• **Problema curto a**
Responda com base no trecho sobre a Imaculada Conceição:
(i) Em que ano é datada a Postilla Super Psalmos?
(ii) Que papa adotou o argumento de Duns Scoto ao definir o dogma em 1854?
(iii) Que nome recebe esse argumento de Duns Scoto?

• **Trecho**
--------
Este retorno à tese original encontra-se também em várias obras da época final de Tomás, como, por exemplo, na Postiila Super Psalmos de 1273, onde se lê, no comentário do Salmo 17,3: “Em Cristo a Bem-Aventurada Virgem Maria não incorreu absolutamente em nenhuma mancha ou no Salmo 18,6: Que não teve nenhuma obscuridade de pecado”.

Porém, o grande defensor da Imaculada conceição foi o Beato John Duns Scoto. A sua posição ficou bem esclarecida por Bento XVI na catequese da Audiência Geral de 7 de julho de 2011:

Na época de Duns Scoto, a maior parte dos teólogos opunha uma objeção, que parecia insuperável, à doutrina pela qual Maria Santíssima esteve isenta do pecado original desde o primeiro instante da sua conceção: de facto, a universalidade da Redenção levada a cabo por Cristo, à primeira vista, poderia parecer comprometida por uma afirmação semelhante, como se Maria não tivesse tido necessidade de Cristo e da sua redenção. Por isso, os teólogos se opunham a esta tese. Duns Scoto, então, para fazer compreender esta preservação do pecado original, desenvolveu um argumento que foi depois adotado também pelo Papa Pio IX em 1854, quando definiu solenemente o dogma da Imaculada Conceição de Maria. E este argumento é o da ‘redenção preventiva’, segundo a qual a Imaculada Conceição representa a obra de arte da Redenção realizada em Cristo, porque precisamente o poder do seu amor e da sua mediação obteve que a Mãe fosse preservada do pecado original. Portanto, Maria está totalmente redimida por Cristo, mas já antes da sua conceção. Os franciscanos, seus irmãos, acolheram e difundiram com entusiasmo esta doutrina, e os demais teólogos – frequentemente com juramento solene – se comprometeram a defendê-la e aperfeiçoá-la. (…).

Teólogos de valor, como Duns Scoto sobre a doutrina da Imaculada Conceição, enriqueceram com a sua contribuição específica de pensamento o que o Povo de Deus já acreditava espontaneamente sobre a Beatíssima Virgem, e manifestava nos atos de piedade, nas expressões da arte e, em geral, na vida cristã. Assim, a fé, tanto na Imaculada Conceição como na Assunção corporal de Nossa Senhora já estava presente no Povo de Deus, enquanto a teologia não havia encontrado ainda a chave para interpretá-la na totalidade da doutrina da fé. Portanto, o Povo de Deus precede os teólogos e tudo isso graças a esse sensus fidei sobrenatural, isto é, essa capacidade infundida pelo Espírito Santo, que capacita para abraçar a realidade da fé, com a humildade do coração e da mente. Neste sentido, o Povo de Deus é ‘magistério que precede’ e que deve ser depois aprofundado e acolhido intelectualmente pela teologia.”.
--------
(Entradas de dados)
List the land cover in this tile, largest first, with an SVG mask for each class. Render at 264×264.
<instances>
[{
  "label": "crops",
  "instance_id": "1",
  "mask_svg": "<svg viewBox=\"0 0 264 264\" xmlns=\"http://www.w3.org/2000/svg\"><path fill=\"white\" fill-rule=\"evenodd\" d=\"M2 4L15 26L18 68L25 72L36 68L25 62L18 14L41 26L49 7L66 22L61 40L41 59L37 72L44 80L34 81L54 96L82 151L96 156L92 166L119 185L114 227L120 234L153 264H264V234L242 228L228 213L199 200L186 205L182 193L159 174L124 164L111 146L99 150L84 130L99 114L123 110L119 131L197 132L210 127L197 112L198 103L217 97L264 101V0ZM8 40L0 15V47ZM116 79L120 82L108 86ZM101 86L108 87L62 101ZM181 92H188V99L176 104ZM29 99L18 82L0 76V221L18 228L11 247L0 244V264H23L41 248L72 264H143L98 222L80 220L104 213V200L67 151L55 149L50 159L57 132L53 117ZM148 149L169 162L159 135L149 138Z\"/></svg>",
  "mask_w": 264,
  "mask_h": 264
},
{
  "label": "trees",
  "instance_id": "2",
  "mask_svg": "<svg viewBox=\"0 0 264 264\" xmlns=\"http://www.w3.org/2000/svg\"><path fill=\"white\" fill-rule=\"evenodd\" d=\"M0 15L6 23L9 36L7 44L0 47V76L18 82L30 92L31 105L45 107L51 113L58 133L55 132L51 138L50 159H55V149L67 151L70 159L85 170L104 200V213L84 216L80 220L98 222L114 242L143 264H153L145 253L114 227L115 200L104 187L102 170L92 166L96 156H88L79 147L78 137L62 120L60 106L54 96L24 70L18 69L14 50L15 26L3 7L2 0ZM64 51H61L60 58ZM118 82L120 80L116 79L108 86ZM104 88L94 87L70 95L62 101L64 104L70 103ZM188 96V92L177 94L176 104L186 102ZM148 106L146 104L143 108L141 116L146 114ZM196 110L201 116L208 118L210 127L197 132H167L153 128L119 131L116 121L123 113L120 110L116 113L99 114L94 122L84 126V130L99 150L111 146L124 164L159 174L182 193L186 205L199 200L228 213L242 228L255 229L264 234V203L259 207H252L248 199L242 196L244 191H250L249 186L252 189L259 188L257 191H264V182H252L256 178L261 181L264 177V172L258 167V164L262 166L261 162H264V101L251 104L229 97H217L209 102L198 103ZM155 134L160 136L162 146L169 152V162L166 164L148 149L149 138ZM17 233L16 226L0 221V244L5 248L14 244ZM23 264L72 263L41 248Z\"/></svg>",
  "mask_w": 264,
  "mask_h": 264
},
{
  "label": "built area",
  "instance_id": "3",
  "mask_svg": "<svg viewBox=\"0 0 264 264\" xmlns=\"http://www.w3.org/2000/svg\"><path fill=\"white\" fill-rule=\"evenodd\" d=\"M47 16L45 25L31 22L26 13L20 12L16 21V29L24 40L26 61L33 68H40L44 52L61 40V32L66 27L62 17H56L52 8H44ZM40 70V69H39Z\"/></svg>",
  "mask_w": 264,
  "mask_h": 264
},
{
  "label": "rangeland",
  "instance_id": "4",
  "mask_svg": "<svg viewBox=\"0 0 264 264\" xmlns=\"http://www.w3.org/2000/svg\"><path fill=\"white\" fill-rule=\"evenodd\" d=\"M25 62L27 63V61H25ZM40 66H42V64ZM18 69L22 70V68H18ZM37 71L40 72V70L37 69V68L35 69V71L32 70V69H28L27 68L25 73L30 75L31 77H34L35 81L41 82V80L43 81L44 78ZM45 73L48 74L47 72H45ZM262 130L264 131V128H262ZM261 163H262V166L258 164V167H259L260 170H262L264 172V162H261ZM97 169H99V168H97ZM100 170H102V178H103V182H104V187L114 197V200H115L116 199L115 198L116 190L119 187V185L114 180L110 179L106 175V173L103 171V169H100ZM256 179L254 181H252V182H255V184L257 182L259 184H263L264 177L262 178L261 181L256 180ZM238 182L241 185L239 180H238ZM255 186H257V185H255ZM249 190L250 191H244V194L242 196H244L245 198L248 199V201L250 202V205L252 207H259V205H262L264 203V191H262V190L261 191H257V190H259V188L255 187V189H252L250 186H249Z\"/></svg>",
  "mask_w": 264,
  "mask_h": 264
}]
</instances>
--------
• **Problema curto b**
Conte as linhas dos registros que contêm a palavra "label", levando em conta maiúsculas e minúsculas, e informe só o número.

• **Solução escrita a**
(i) 1273
(ii) Pio IX
(iii) Redenção preventiva

• **Solução escrita b**
4